THE SECRET OF ATAVISM.

By F. L. OSWALD.

THE laws of Nature reveal themselves most plainly in the extremes of their manifestations, and a month ago the remark of an American press correspondent must have called the attention of thousands to a suggestive curiosum of hereditary influences.

"This city is decked with voluntary bunting in honor of the Czar," he writes from Wiesbaden; "and it is certainly a remarkable fact that the most amiable of the Romanoffs should be the son of a narrow-minded despot, while whole-souled Kaiser Friedrich, the modern Titus, the idol of his countrymen, was guilty of being the father of the most unpopular prince who perhaps ever succeeded to a hereditary throne."

At first glance the coincidence does look like an altogether exceptional freak of chance, but, on second thought, one is surprised to find the alleged portent recall analogies far too numerous to be classed with the exceptions that confirm a rule.

Peter the Great, a more absolute autocrat than the first Napoleon, was the son of the dawdler Alexis, a puppet in the hands of his tutor Morouzoff, and of favorites of the Buckingham type, a holiday prince not wholly adverse to administrative reforms, but with no more backbone than a man of straw.

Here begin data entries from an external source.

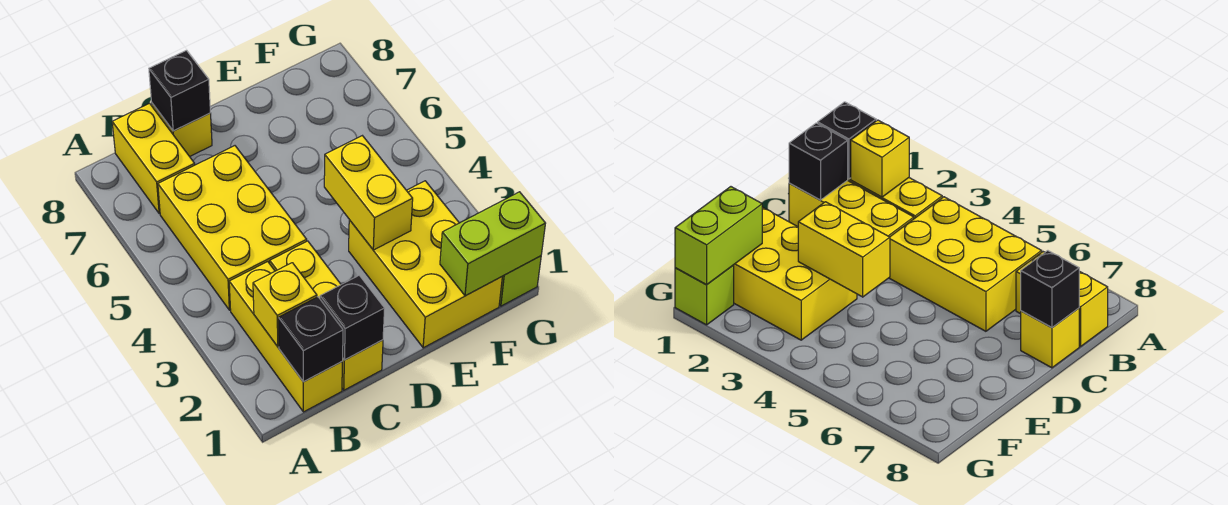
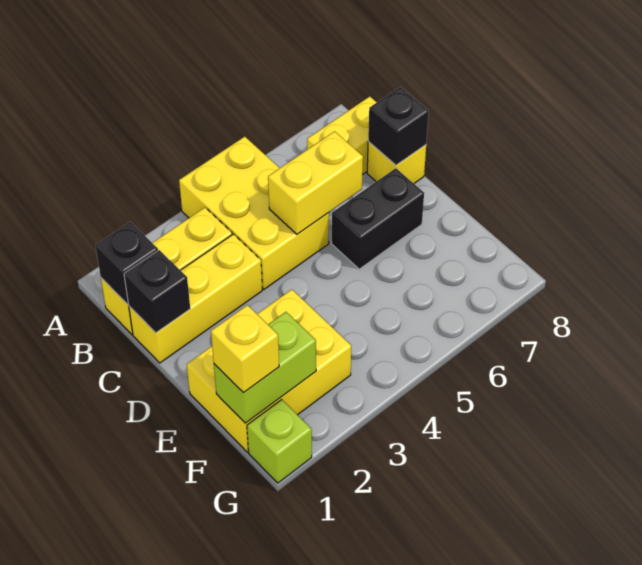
yellow 1x1 brick [253,263,317,347] -> yellow 1x1 brick moved to [211,305,279,393]
yellow 2x3 brick [158,146,307,310] -> yellow 2x3 brick turned to [179,137,329,289]
none -> black 1x2 brick [332,168,424,269]
yellow 1x2 brick [324,136,413,250] -> yellow 1x2 brick moved to [268,131,363,234]
lime 1x2 brick [440,192,546,296] -> lime 1x2 brick turned to [214,312,316,423]

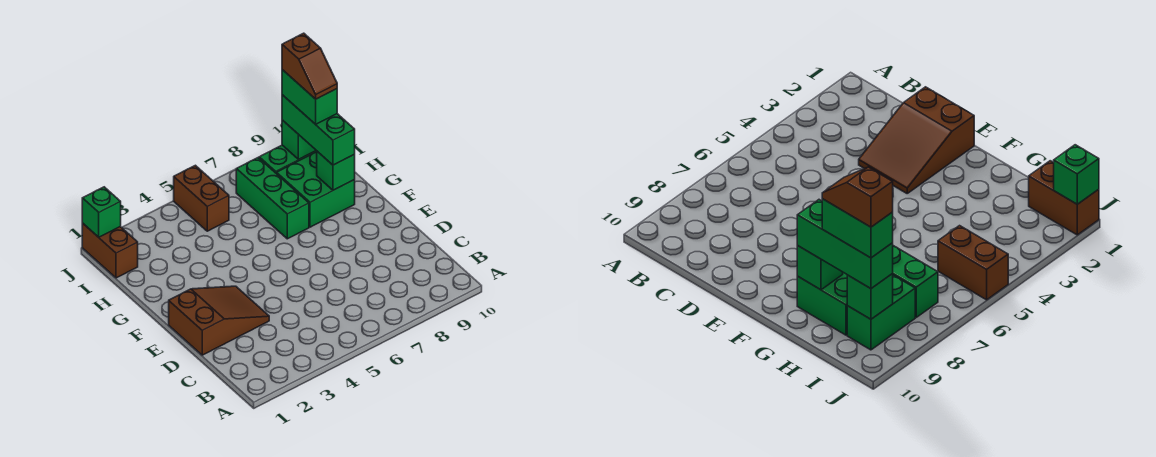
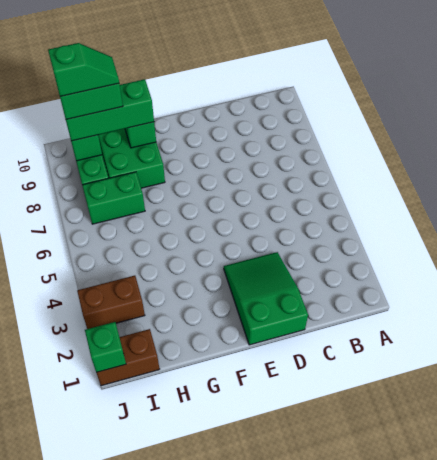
brown 2x3 slope [169,286,269,355] -> green 2x3 slope [224,252,308,345]
green 1x3 brick [236,158,309,239] -> green 1x2 brick [82,172,145,224]
brown 1x2 slope [282,33,337,99] -> green 1x2 slope [48,43,119,96]
brown 1x2 brick [174,165,229,231] -> brown 1x2 brick moved to [77,276,145,329]

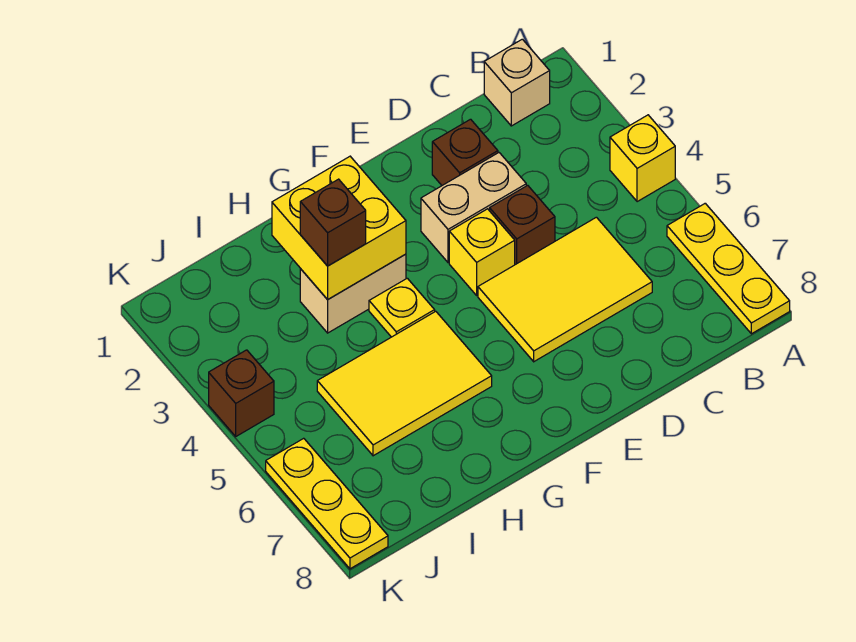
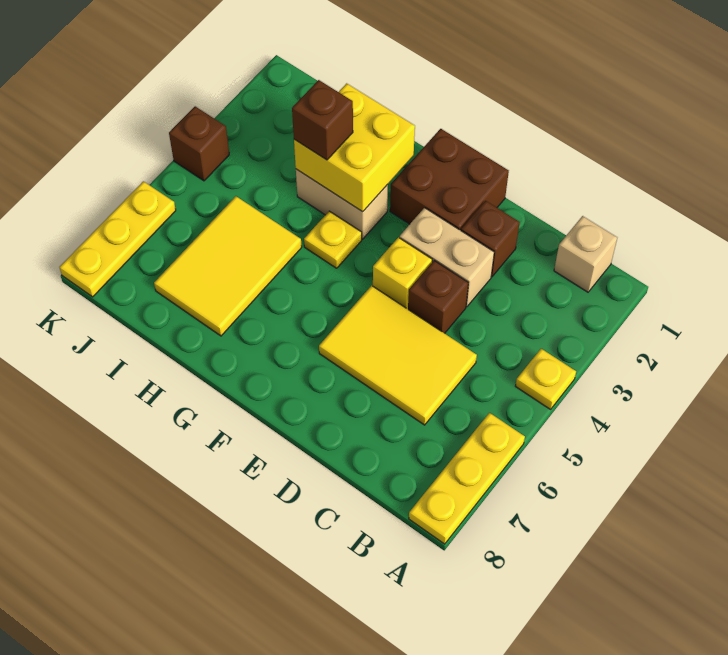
yellow 1x1 brick [610,115,675,202] -> yellow 1x1 plate [516,349,576,409]
none -> brown 2x2 brick [390,129,509,230]
yellow 2x3 tile [317,311,492,456] -> yellow 2x3 tile turned to [154,196,302,336]

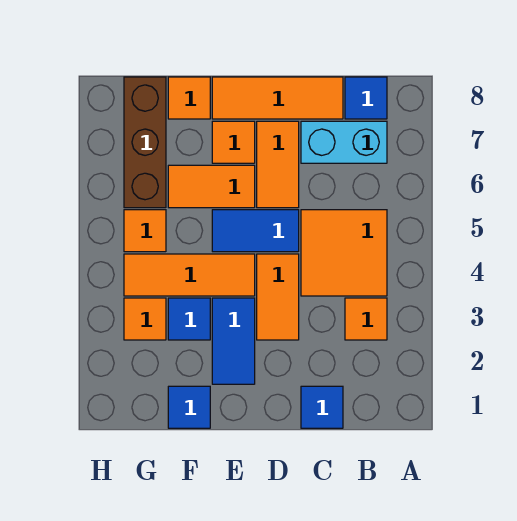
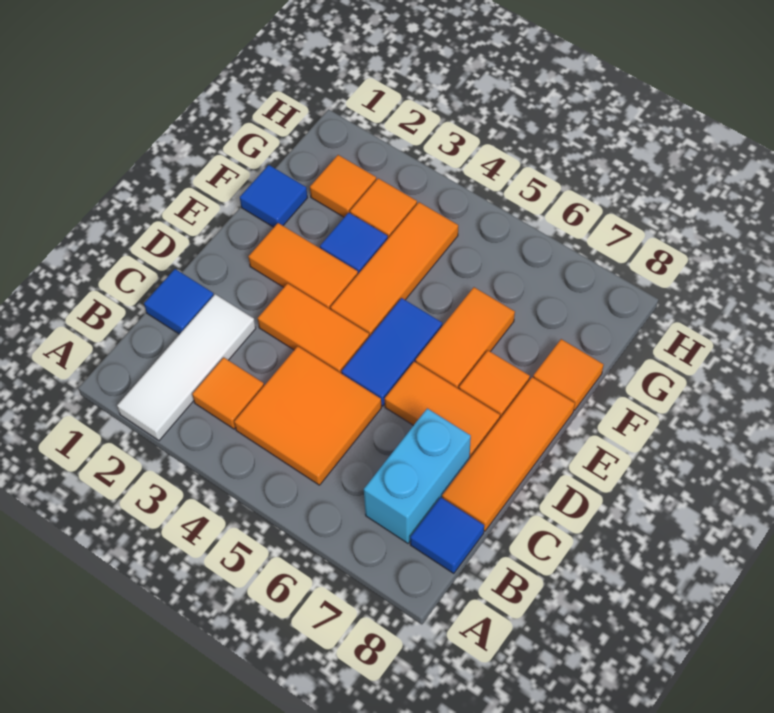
none -> white 1x3 tile [117,294,256,441]
blue 1x2 tile [212,298,255,384] -> orange 1x2 tile [248,223,358,310]
orange 1x1 tile [124,210,166,252] -> orange 1x1 tile moved to [310,155,376,217]
brown 1x3 brick [124,77,166,208] -> none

Witty, skeptical Frederick the Great, the worshiper of Voltaire and the Muses, a genial host, but a political Iscariot and a shocking husband, was the undoubtedly legitimate son of an illiterate ruffian, a miser and bigot whose only redeeming traits were his conjugal fidelity and his temptation-proof loyalty as a vassal of his Kaiser.

And even slander-mongering Fouché did not question the legitimacy of the Duke of Reichstadt as the son, if not the primogenitus, of the Corsican demigod. The poor youngster, it is true, was saddled with Austrian tutors, selected by the Cultus Minister, with no special reference to modern culture; but decided talents would have asserted themselves in spite of such handicaps, and Dr. Hentzen, an intelligent and impartial observer, admits that the young exile was "modest, rather good-natured, but hopelessly indolent and incurious—indifferent alike to the marvels of Nature and art. But for a love of good cheer, not always distinguishable from gluttony," he adds, "one might suppose that he was pining away and had turned from earthly to hyperphysical hopes."

Indolent, good-natured, and gluttonous—the son of the man who would "dine on the wing of a chicken, and on that frail support fly through Europe in a cloud of blood and fire!"